I want to share a case of 2 years old twin baby girls, presented to me in Rehman Medical Institute suffering from severe type of anemia. After lab tests both two girls were diagnosed as thalassemic. After getting history I found their parents are first cousins and both are carries for thalassemia.

Although all diseases and abnormalities are not inherited, but we should keep in mind that even conditions inherited due to kinship are low in ratio but often very serious. Such conditions include metabolic diseases, skin diseases, blood diseases, psychiatric diseases, physical and mental development problems, as well as problems with hearing or vision.

These conditions often caused a high risk of repetition of specific inherited diseases.
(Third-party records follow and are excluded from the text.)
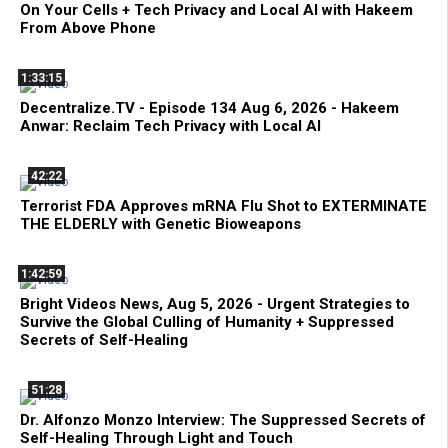
On Your Cells + Tech Privacy and Local AI with Hakeem
From Above Phone
1:33:15
Decentralize.TV - Episode 134 Aug 6, 2026 - Hakeem
Anwar: Reclaim Tech Privacy with Local AI
42:22
Terrorist FDA Approves mRNA Flu Shot to EXTERMINATE
THE ELDERLY with Genetic Bioweapons
1:42:59
Bright Videos News, Aug 5, 2026 - Urgent Strategies to
Survive the Global Culling of Humanity + Suppressed
Secrets of Self-Healing
51:28
Dr. Alfonzo Monzo Interview: The Suppressed Secrets of
Self-Healing Through Light and Touch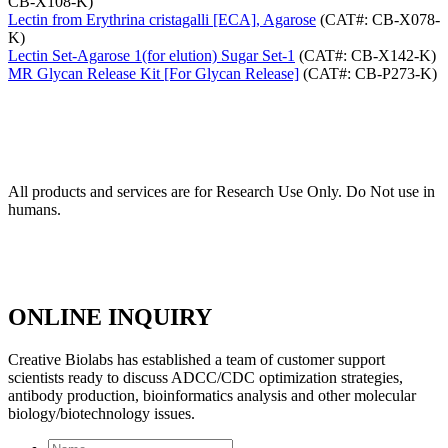
CB-X108-K)
Lectin from Erythrina cristagalli [ECA], Agarose
(CAT#: CB-X078-
K)
Lectin Set-Agarose 1(for elution) Sugar Set-1
(CAT#: CB-X142-K)
MR Glycan Release Kit [For Glycan Release]
(CAT#: CB-P273-K)
All products and services are for Research Use Only. Do Not use in
humans.
ONLINE INQUIRY
Creative Biolabs has established a team of customer support
scientists ready to discuss ADCC/CDC optimization strategies,
antibody production, bioinformatics analysis and other molecular
biology/biotechnology issues.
During my research and medical practice in Peshawar, Bajaur, Mardan, Islamabad and even in middle east (Saudi Arabia) I have seen many cases where several children in the same family inherited the same disease. It happens when mother and father have a defect in the same gene, there is a 25 per cent chance that their children will be born with that particular disease or congenital defect. In this situation risk is the same for each pregnancy. This conditions also can lead to stillbirths, infant mortality and a shorter life expectancy.

I would like to suggest married couples, if you are blood relatives and you already have one or more children with a debilitating disease or birth defect, then you must go for genetic consultation and counseling. During the consultation, you can also discuss with your doctor, what can do if you have a child or expecting a child with a hereditary disease, whether the disease can be treated and who might be able to help the child and the family.

Genetic counselling also includes information about the possibilities for blood screening and other appropriate examinations for the husband & wife, the fetus, and any children and other family members. If the genetic defect that caused of any disease in the family is known, a gene test can determine whether or not an individual carries the defective gene. Moreover, it’s an advice for cousins who planning to marry, they should have to go for premarital blood screening including blood group compatibility test.